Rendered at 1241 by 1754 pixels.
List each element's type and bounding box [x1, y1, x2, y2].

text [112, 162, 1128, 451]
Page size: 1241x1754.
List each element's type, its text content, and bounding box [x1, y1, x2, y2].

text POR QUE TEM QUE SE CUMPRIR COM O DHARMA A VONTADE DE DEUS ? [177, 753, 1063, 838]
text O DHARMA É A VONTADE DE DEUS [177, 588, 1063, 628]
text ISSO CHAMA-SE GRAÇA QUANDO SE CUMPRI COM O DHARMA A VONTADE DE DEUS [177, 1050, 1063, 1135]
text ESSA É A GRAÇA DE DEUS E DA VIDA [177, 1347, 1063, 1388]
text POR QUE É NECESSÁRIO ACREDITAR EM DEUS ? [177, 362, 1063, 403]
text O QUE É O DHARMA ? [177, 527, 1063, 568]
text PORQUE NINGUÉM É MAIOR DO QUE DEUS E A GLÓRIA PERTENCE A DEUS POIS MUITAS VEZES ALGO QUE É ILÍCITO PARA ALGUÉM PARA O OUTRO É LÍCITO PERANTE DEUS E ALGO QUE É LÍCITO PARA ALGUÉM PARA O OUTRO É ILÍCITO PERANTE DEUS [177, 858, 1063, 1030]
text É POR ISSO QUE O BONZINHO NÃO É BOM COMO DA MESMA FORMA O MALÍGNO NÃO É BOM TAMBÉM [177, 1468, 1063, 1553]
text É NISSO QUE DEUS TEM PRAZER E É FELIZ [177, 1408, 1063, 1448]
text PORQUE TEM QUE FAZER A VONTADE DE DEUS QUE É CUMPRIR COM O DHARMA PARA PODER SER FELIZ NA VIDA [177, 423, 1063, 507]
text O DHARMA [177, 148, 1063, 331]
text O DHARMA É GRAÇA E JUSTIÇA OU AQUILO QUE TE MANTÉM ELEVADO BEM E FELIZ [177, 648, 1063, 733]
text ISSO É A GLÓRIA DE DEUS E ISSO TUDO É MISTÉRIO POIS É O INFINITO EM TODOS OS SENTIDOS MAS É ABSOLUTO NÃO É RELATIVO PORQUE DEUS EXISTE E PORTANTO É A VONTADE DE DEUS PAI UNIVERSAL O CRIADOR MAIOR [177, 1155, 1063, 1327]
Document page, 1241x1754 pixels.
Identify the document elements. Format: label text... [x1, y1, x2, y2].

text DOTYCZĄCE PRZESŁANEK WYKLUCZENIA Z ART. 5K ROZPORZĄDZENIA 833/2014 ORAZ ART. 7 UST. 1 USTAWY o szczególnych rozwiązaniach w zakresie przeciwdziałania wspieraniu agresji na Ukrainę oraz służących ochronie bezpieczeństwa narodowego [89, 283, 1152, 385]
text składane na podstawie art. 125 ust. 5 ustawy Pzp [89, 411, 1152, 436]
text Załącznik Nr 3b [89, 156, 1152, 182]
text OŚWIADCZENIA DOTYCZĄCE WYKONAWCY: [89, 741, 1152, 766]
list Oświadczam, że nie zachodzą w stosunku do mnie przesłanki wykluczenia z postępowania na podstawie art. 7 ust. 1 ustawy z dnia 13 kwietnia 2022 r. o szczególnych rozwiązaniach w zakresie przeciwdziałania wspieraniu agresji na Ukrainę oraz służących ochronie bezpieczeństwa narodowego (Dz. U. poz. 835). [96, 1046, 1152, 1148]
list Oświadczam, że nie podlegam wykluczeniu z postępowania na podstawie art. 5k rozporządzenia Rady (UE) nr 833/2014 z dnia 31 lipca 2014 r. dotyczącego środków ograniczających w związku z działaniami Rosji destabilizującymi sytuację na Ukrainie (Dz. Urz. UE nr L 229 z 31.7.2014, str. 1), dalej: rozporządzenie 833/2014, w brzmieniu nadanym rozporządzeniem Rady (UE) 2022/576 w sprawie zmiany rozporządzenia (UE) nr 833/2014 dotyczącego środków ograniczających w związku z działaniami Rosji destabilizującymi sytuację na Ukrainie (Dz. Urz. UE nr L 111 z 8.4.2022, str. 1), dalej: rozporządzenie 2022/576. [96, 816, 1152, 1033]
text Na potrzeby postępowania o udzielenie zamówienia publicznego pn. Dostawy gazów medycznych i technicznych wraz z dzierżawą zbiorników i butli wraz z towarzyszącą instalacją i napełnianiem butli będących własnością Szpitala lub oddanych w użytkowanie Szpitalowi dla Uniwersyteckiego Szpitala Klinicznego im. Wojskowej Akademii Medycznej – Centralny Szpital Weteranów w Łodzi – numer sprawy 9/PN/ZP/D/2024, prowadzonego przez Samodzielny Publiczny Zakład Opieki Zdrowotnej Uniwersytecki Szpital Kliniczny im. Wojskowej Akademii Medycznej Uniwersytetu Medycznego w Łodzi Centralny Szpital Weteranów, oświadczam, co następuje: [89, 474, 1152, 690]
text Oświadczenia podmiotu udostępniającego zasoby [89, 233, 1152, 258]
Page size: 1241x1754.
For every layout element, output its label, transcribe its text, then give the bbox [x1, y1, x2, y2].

____

Whenever the string "PARA" shows up in a line of the entries, copy that line.

■ EXERCISE OUTPUT ■
text PORQUE NINGUÉM É MAIOR DO QUE DEUS E A GLÓRIA PERTENCE A DEUS POIS MUITAS VEZES ALGO QUE É ILÍCITO PARA ALGUÉM PARA O OUTRO É LÍCITO PERANTE DEUS E ALGO QUE É LÍCITO PARA ALGUÉM PARA O OUTRO É ILÍCITO PERANTE DEUS [177, 858, 1063, 1030]
text PORQUE TEM QUE FAZER A VONTADE DE DEUS QUE É CUMPRIR COM O DHARMA PARA PODER SER FELIZ NA VIDA [177, 423, 1063, 507]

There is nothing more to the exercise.